▸ Exercise requirements
From the first line down to the one containing "assign f3 = d1;", reproduce the entries below exactly and leave out the pictures.

▸ Provided records
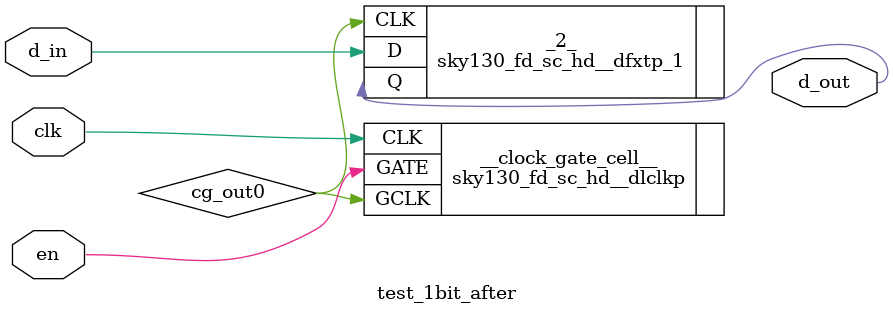
<source format=v>


module test_1bit_after
(
  d_in,
  clk,
  en,
  d_out
);

  wire cg_out0;
  wire _0_;
  input clk;
  input d_in;
  output d_out;
  input en;

  sky130_fd_sc_hd__dlclkp
  __clock_gate_cell__
  (
    .GCLK(cg_out0),
    .GATE(en),
    .CLK(clk)
  );


  sky130_fd_sc_hd__dfxtp_1
  _2_
  (
    .CLK(cg_out0),
    .D(d_in),
    .Q(d_out)
  );


endmodule


</source>
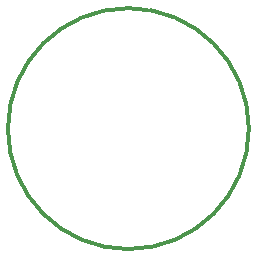
<source format=gbr>
%TF.GenerationSoftware,KiCad,Pcbnew,(5.1.8)-1*%
%TF.CreationDate,2021-03-12T13:42:17+01:00*%
%TF.ProjectId,AP,41502e6b-6963-4616-945f-706362585858,rev?*%
%TF.SameCoordinates,Original*%
%TF.FileFunction,OtherDrawing,Comment*%
%FSLAX46Y46*%
G04 Gerber Fmt 4.6, Leading zero omitted, Abs format (unit mm)*
G04 Created by KiCad (PCBNEW (5.1.8)-1) date 2021-03-12 13:42:17*
%MOMM*%
%LPD*%
G01*
G04 APERTURE LIST*
%ADD10C,0.300000*%
G04 APERTURE END LIST*
D10*
%TO.C,Baterie1*%
X193080000Y-107315000D02*
G75*
G03*
X193080000Y-107315000I-10200000J0D01*
G01*
%TD*%
M02*

</source>
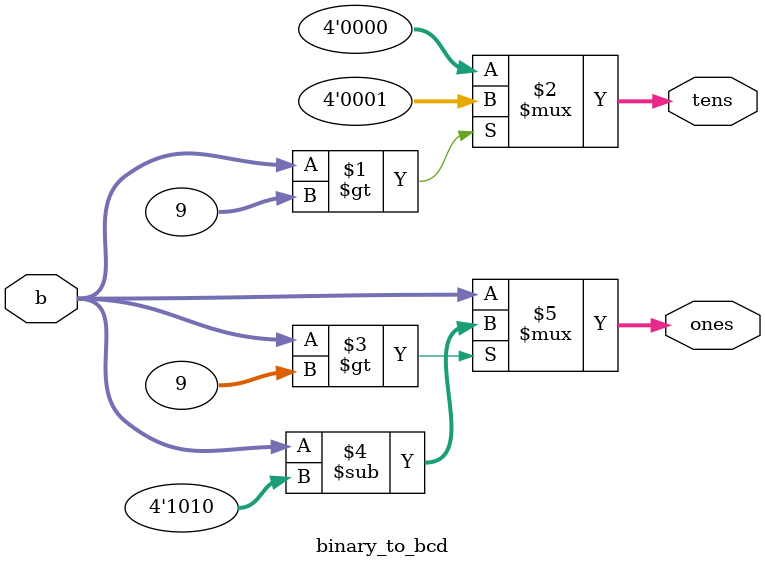
<source format=v>
module binary_to_bcd(input[3:0]b, output[3:0]tens, output[3:0]ones);
        assign tens = (b>9) ? 4'b0001 : 4'b0000; 
        assign ones = (b > 9) ? (b - 4'd10) : b;
endmodule


</source>
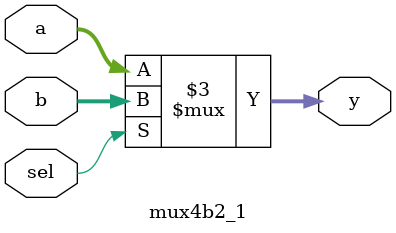
<source format=v>
module mux4b2_1 (
    input [3:0] a,
    input [3:0] b,
    input sel,
    output reg [3:0] y
);

    always @(*) begin
        if (sel)
            y <= b;
        else
            y <= a;
    end

endmodule //mux4b2_1
</source>
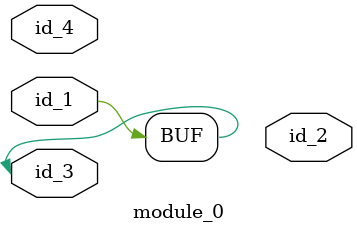
<source format=v>
module module_0 (
    id_1,
    id_2,
    id_3,
    id_4
);
  input id_4;
  input id_3;
  output id_2;
  input id_1;
  assign id_3 = id_1;
endmodule

</source>
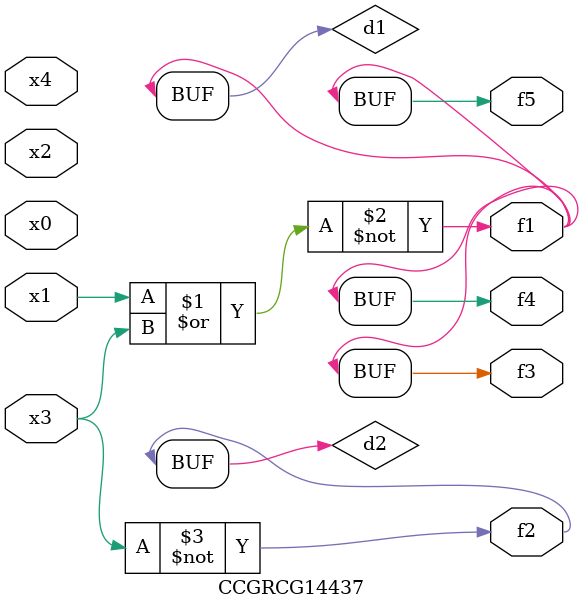
<source format=v>
module CCGRCG14437(
	input x0, x1, x2, x3, x4,
	output f1, f2, f3, f4, f5
);

	wire d1, d2;

	nor (d1, x1, x3);
	not (d2, x3);
	assign f1 = d1;
	assign f2 = d2;
	assign f3 = d1;
	assign f4 = d1;
	assign f5 = d1;
endmodule

</source>
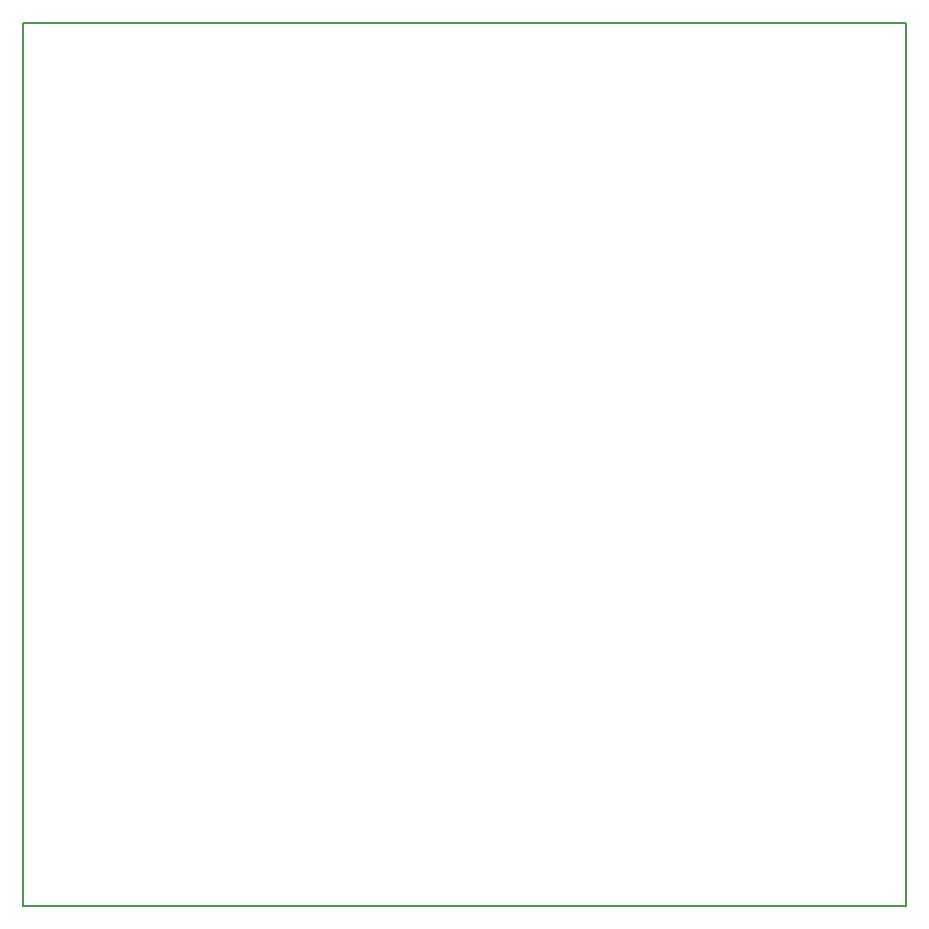
<source format=gbr>
%TF.GenerationSoftware,Novarm,DipTrace,3.2.0.0*%
%TF.CreationDate,2018-08-20T17:19:44+05:00*%
%FSLAX26Y26*%
%MOIN*%
%TF.FileFunction,Profile*%
%TF.Part,Single*%
%ADD11C,0.005512*%
G75*
G01*
%LPD*%
X4003Y4003D2*
D11*
Y2949003D1*
X2949003D1*
Y4003D1*
X4003D1*
M02*

</source>
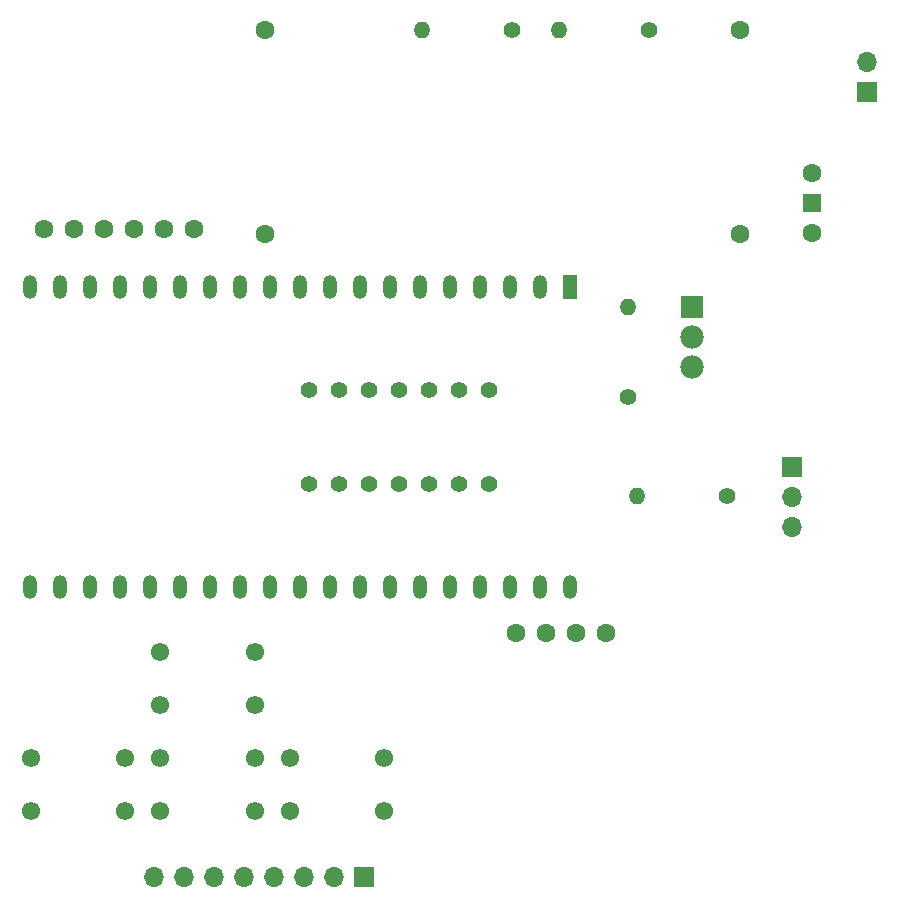
<source format=gbs>
G04 #@! TF.GenerationSoftware,KiCad,Pcbnew,9.0.0*
G04 #@! TF.CreationDate,2025-04-11T21:54:49+02:00*
G04 #@! TF.ProjectId,eConBadge,65436f6e-4261-4646-9765-2e6b69636164,rev?*
G04 #@! TF.SameCoordinates,Original*
G04 #@! TF.FileFunction,Soldermask,Bot*
G04 #@! TF.FilePolarity,Negative*
%FSLAX46Y46*%
G04 Gerber Fmt 4.6, Leading zero omitted, Abs format (unit mm)*
G04 Created by KiCad (PCBNEW 9.0.0) date 2025-04-11 21:54:49*
%MOMM*%
%LPD*%
G01*
G04 APERTURE LIST*
%ADD10C,1.400000*%
%ADD11C,1.550000*%
%ADD12C,1.600000*%
%ADD13R,1.980000X1.980000*%
%ADD14C,1.980000*%
%ADD15R,1.700000X1.700000*%
%ADD16O,1.700000X1.700000*%
%ADD17R,1.500000X1.500000*%
%ADD18R,1.200000X2.000000*%
%ADD19O,1.200000X2.000000*%
%ADD20O,1.400000X1.400000*%
G04 APERTURE END LIST*
D10*
G04 #@! TO.C,74AHCT125 *
X163120000Y-48530000D03*
X160580000Y-48530000D03*
X158040000Y-48530000D03*
X155500000Y-48530000D03*
X152960000Y-48530000D03*
X150420000Y-48530000D03*
X147880000Y-48530000D03*
X147880000Y-56470000D03*
X150420000Y-56470000D03*
X152960000Y-56470000D03*
X163120000Y-56470000D03*
X160580000Y-56470000D03*
X158040000Y-56470000D03*
X155500000Y-56470000D03*
G04 #@! TD*
D11*
G04 #@! TO.C,BackBtn*
X132300000Y-84200000D03*
X124340000Y-79700000D03*
X132300000Y-79700000D03*
X124340000Y-84200000D03*
G04 #@! TD*
D12*
G04 #@! TO.C,OLED*
X167940000Y-69100000D03*
X165400000Y-69100000D03*
X170480000Y-69100000D03*
X173020000Y-69100000D03*
G04 #@! TD*
D13*
G04 #@! TO.C,LED_EN_MOSFET*
X180322500Y-41475000D03*
D14*
X180322500Y-44015000D03*
X180322500Y-46555000D03*
G04 #@! TD*
D15*
G04 #@! TO.C,LEDConnector*
X188800000Y-55060000D03*
D16*
X188800000Y-57600000D03*
X188800000Y-60140000D03*
G04 #@! TD*
D12*
G04 #@! TO.C,4005-DCDC*
X144200000Y-35300000D03*
X144200000Y-18100000D03*
X184400000Y-35300000D03*
X184400000Y-18100000D03*
G04 #@! TD*
D15*
G04 #@! TO.C,EInkConnector*
X152540000Y-89800000D03*
D16*
X150000000Y-89800000D03*
X147460000Y-89800000D03*
X144920000Y-89800000D03*
X142380000Y-89800000D03*
X139840000Y-89800000D03*
X137300000Y-89800000D03*
X134760000Y-89800000D03*
G04 #@! TD*
D15*
G04 #@! TO.C,BATT-*
X195200000Y-23300000D03*
D16*
X195200000Y-20760000D03*
G04 #@! TD*
D17*
G04 #@! TO.C,SwitchOnOff*
X190500000Y-32700000D03*
D12*
X190500000Y-35240000D03*
X190500000Y-30160000D03*
G04 #@! TD*
D18*
G04 #@! TO.C,ESP32*
X170020000Y-39800000D03*
D19*
X167480000Y-39800000D03*
X164940000Y-39800000D03*
X162400000Y-39800000D03*
X159860000Y-39800000D03*
X157320000Y-39800000D03*
X154780000Y-39800000D03*
X152240000Y-39800000D03*
X149700000Y-39800000D03*
X147160000Y-39800000D03*
X144620000Y-39800000D03*
X142080000Y-39800000D03*
X139540000Y-39800000D03*
X137000000Y-39800000D03*
X134460000Y-39800000D03*
X131920000Y-39800000D03*
X129380000Y-39800000D03*
X126840000Y-39800000D03*
X124300000Y-39800000D03*
X124302720Y-65196320D03*
X126842720Y-65196320D03*
X129380000Y-65200000D03*
X131920000Y-65200000D03*
X134460000Y-65200000D03*
X137000000Y-65200000D03*
X139540000Y-65200000D03*
X142080000Y-65200000D03*
X144620000Y-65200000D03*
X147160000Y-65200000D03*
X149700000Y-65200000D03*
X152240000Y-65200000D03*
X154780000Y-65200000D03*
X157320000Y-65200000D03*
X159860000Y-65200000D03*
X162400000Y-65200000D03*
X164940000Y-65200000D03*
X167480000Y-65200000D03*
X170020000Y-65200000D03*
G04 #@! TD*
D11*
G04 #@! TO.C,DownBtn*
X143300000Y-84200000D03*
X135340000Y-79700000D03*
X143300000Y-79700000D03*
X135340000Y-84200000D03*
G04 #@! TD*
G04 #@! TO.C,UpBtn*
X135340000Y-70700000D03*
X143300000Y-70700000D03*
X135340000Y-75200000D03*
X143300000Y-75200000D03*
G04 #@! TD*
G04 #@! TO.C,EnterBtn*
X154300000Y-84200000D03*
X146340000Y-79700000D03*
X154300000Y-79700000D03*
X146340000Y-84200000D03*
G04 #@! TD*
D12*
G04 #@! TO.C,SDCardReader*
X125480000Y-34920000D03*
X128020000Y-34920000D03*
X130560000Y-34920000D03*
X133100000Y-34920000D03*
X135640000Y-34920000D03*
X138180000Y-34920000D03*
G04 #@! TD*
D10*
G04 #@! TO.C,10K LED_MOSFET*
X174900000Y-49110000D03*
D20*
X174900000Y-41490000D03*
G04 #@! TD*
D10*
G04 #@! TO.C,R2 20K*
X165110000Y-18100000D03*
D20*
X157490000Y-18100000D03*
G04 #@! TD*
D10*
G04 #@! TO.C,330 LED_DATA_R*
X183310000Y-57500000D03*
D20*
X175690000Y-57500000D03*
G04 #@! TD*
D10*
G04 #@! TO.C,R1 220K*
X176720000Y-18100000D03*
D20*
X169100000Y-18100000D03*
G04 #@! TD*
M02*

</source>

▸ Exercise result
<source format=v>


module test_1bit_after
(
  d_in,
  clk,
  en,
  d_out
);

  wire cg_out0;
  wire _0_;
  input clk;
  input d_in;
  output d_out;
  input en;

  sky130_fd_sc_hd__dlclkp
  __clock_gate_cell__
  (
    .GCLK(cg_out0),
    .GATE(en),
    .CLK(clk)
  );


  sky130_fd_sc_hd__dfxtp_1
  _2_
  (
    .CLK(cg_out0),
    .D(d_in),
    .Q(d_out)
  );


endmodule


</source>
<source format=gbr>
%TF.GenerationSoftware,KiCad,Pcbnew,(5.1.8)-1*%
%TF.CreationDate,2021-03-12T13:42:17+01:00*%
%TF.ProjectId,AP,41502e6b-6963-4616-945f-706362585858,rev?*%
%TF.SameCoordinates,Original*%
%TF.FileFunction,OtherDrawing,Comment*%
%FSLAX46Y46*%
G04 Gerber Fmt 4.6, Leading zero omitted, Abs format (unit mm)*
G04 Created by KiCad (PCBNEW (5.1.8)-1) date 2021-03-12 13:42:17*
%MOMM*%
%LPD*%
G01*
G04 APERTURE LIST*
%ADD10C,0.300000*%
G04 APERTURE END LIST*
D10*
%TO.C,Baterie1*%
X193080000Y-107315000D02*
G75*
G03*
X193080000Y-107315000I-10200000J0D01*
G01*
%TD*%
M02*

</source>
<source format=v>
module binary_to_bcd(input[3:0]b, output[3:0]tens, output[3:0]ones);
        assign tens = (b>9) ? 4'b0001 : 4'b0000; 
        assign ones = (b > 9) ? (b - 4'd10) : b;
endmodule


</source>
<source format=v>
module mux4b2_1 (
    input [3:0] a,
    input [3:0] b,
    input sel,
    output reg [3:0] y
);

    always @(*) begin
        if (sel)
            y <= b;
        else
            y <= a;
    end

endmodule //mux4b2_1
</source>
<source format=v>
module module_0 (
    id_1,
    id_2,
    id_3,
    id_4
);
  input id_4;
  input id_3;
  output id_2;
  input id_1;
  assign id_3 = id_1;
endmodule

</source>
<source format=v>
module CCGRCG14437(
	input x0, x1, x2, x3, x4,
	output f1, f2, f3, f4, f5
);

	wire d1, d2;

	nor (d1, x1, x3);
	not (d2, x3);
	assign f1 = d1;
	assign f2 = d2;
	assign f3 = d1;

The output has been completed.